Try it
All lines from the one containing "Este site usa cookies para" through the last line of the listing below are to be copied exactly. Exclude the pictures.

(Data begins)

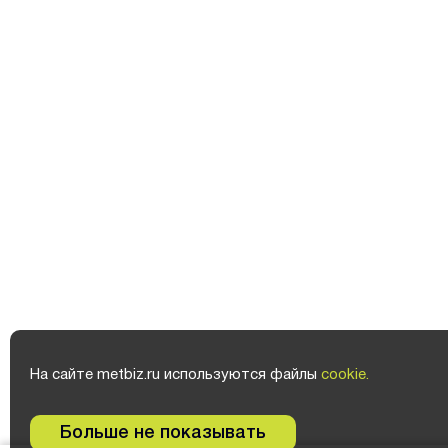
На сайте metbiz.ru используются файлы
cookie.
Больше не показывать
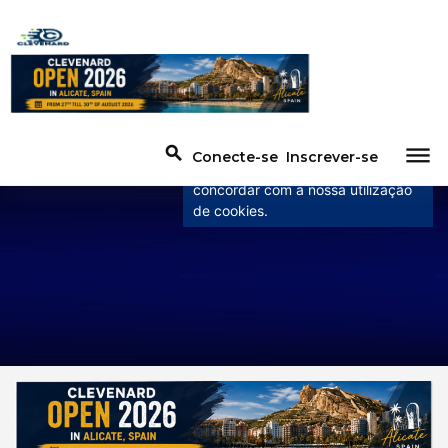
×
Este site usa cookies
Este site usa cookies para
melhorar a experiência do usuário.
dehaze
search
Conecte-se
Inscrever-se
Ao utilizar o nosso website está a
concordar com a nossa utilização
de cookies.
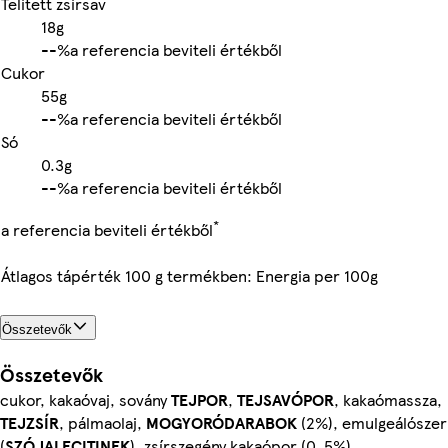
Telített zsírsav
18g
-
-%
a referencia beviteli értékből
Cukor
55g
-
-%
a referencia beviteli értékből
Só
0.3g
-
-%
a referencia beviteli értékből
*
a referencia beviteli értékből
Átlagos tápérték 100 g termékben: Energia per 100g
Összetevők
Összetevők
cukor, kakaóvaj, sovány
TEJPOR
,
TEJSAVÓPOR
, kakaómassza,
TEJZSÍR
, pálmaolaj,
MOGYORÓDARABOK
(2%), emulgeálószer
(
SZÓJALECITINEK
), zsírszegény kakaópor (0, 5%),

(Data ends)

Task response
Este site usa cookies para
melhorar a experiência do usuário.
dehaze
search
Conecte-se
Inscrever-se
Ao utilizar o nosso website está a
concordar com a nossa utilização
de cookies.
Telített zsírsav
18g
-
-%
a referencia beviteli értékből
Cukor
55g
-
-%
a referencia beviteli értékből
Só
0.3g
-
-%
a referencia beviteli értékből
*
a referencia beviteli értékből
Átlagos tápérték 100 g termékben: Energia per 100g
Összetevők
Összetevők
cukor, kakaóvaj, sovány
TEJPOR
,
TEJSAVÓPOR
, kakaómassza,
TEJZSÍR
, pálmaolaj,
MOGYORÓDARABOK
(2%), emulgeálószer
(
SZÓJALECITINEK
), zsírszegény kakaópor (0, 5%),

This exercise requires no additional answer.